When the Poarch Band of Creek Indians casino debuted in Wetumpka last month, the hype made it sound like it had almost everything: A 20-story hotel, more than 2,500 gambling machines, five spots to dine, bars, and a 16,000-gallon salt water aquarium.
But it's also worth considering what the new casino doesn't have. It doesn't have a state tax on the gambling that goes on there to bring badly needed revenue into state coffers. Because Native American casinos are created under federal, not state, laws, it doesn't have state regulation of the gambling to protect the interests of the public or the gamblers.
And what Alabamians don't have is the right to say whether they want such gambling in the first place.
Despite promises by many politicians four years ago that Alabamians would have the right to vote on how much and what kinds of legal gambling they would like to have, it hasn't happened yet. And I do not believe that there will be any serious attempts in the upcoming legislative session to give Alabamians the right to vote on gambling.
Why? First, the scandal and the federal trial that came out of the last serious attempt to allow full-scale non-Indian gambling in the state is still too fresh on the minds of legislators. That attempt resulted in a federal probe into the influence of gambling interests on the legislative process. The legislators who were indicted were not found guilty, but the trial focused public attention on the influence of gambling money on the Legislature and politics. I believe many current lawmakers do not want such attention again.

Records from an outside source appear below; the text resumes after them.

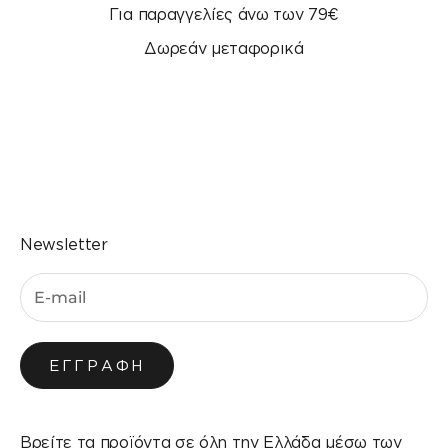
Για παραγγελίες άνω των 79€
Δωρεάν μεταφορικά
Μεταβείτε στο στοιχείο 1
Μεταβείτε στο στοιχείο 2
Μεταβείτε στο στοιχείο 3
Μεταβείτε στο στοιχείο 4
Newsletter
ΕΓΓΡΑΦΉ
Βρείτε τα προϊόντα σε όλη την Ελλάδα μέσω των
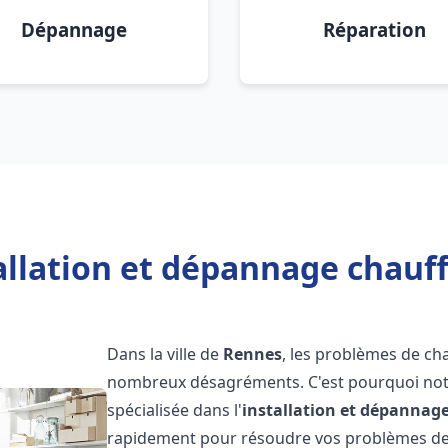
Dépannage
Réparation
allation et dépannage chauf
Dans la ville de
Rennes
, les problèmes de ch
nombreux désagréments. C'est pourquoi not
spécialisée dans l'
installation et dépannag
rapidement pour résoudre vos problèmes de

Second, this is an election year for legislators, and in election years legislators like to avoid tackling controversial issues on which the voting public is sharply divided. And the term "sharply divided" perfectly describes the gambling issue in Alabama.
There are those voters who would like to see all gambling go away. Alabamians cannot simply vote not to allow Native American groups to operate gambling facilities while the state allows that same class of gambling for non-Native American groups. So essentially the only way that those Alabamians who oppose Indian casinos can eliminate them is to vote out all types of legalized gambling.
There are those voters who would like to see wide open casinos. And some voters would like to see casinos or perhaps other forms of gambling, but only if they are closely regulated.
Because any legislation to expand legalized gambling will make about as many people angry as it will make happy, don't expect to see it in a legislative election year such as this one.
But eventually there will be another effort to expand legalized gambling. If Alabamians ever get the opportunity to vote on changing legalized gambling, they need to be sure that they fully understand what they are voting on.
The bill that the Legislature allows the public to vote on needs to be a clean bill -- not one that gives a sweetheart deal to those that operate legalized gambling facilities.
The bill that the public is allowed to vote on should be one that does not grant monopolies to a handful of the politically powerful.
It should be a bill that does not have ridiculously low levels of taxation; instead, it should generate at least as much tax revenue for the state of Alabama on a percentage basis as the average nationally in other states that allow gambling.
It should be a bill that prohibits politicians and anyone with criminal connections from being involved in gambling operations, and one that requires every penny of money that goes to a politician from gambling interests either to be directly disclosed publicly or prohibited completely.
And ... this is most important ... one that includes the creation and funding (from gambling revenue) of a strong, statewide regulatory body that can ensure gamblers and the public get fair treatment.
None of the bills that have come close to passing in the past has amounted to such a "clean bill."
It makes sense to allow the people of Alabama to vote on whether they want gambling; after all, that's what a democracy is all about. But it needs to be a two-fold vote.
First there should be a referendum on whether legalized gambling is desirable or whether it should be eliminated altogether -- an advisory referendum only. If a majority says that it is desirable, then the Legislature needs to come back with a specific bill -- hopefully a clean bill such as the one described above -- and the public should be allowed to vote on that as well.
But a vote that simply says "yes, we want gambling" but then leaves it up to the politicians and lobbyists to decide what kind and who gets to run it and how much the public will get from it would be an invitation to disaster.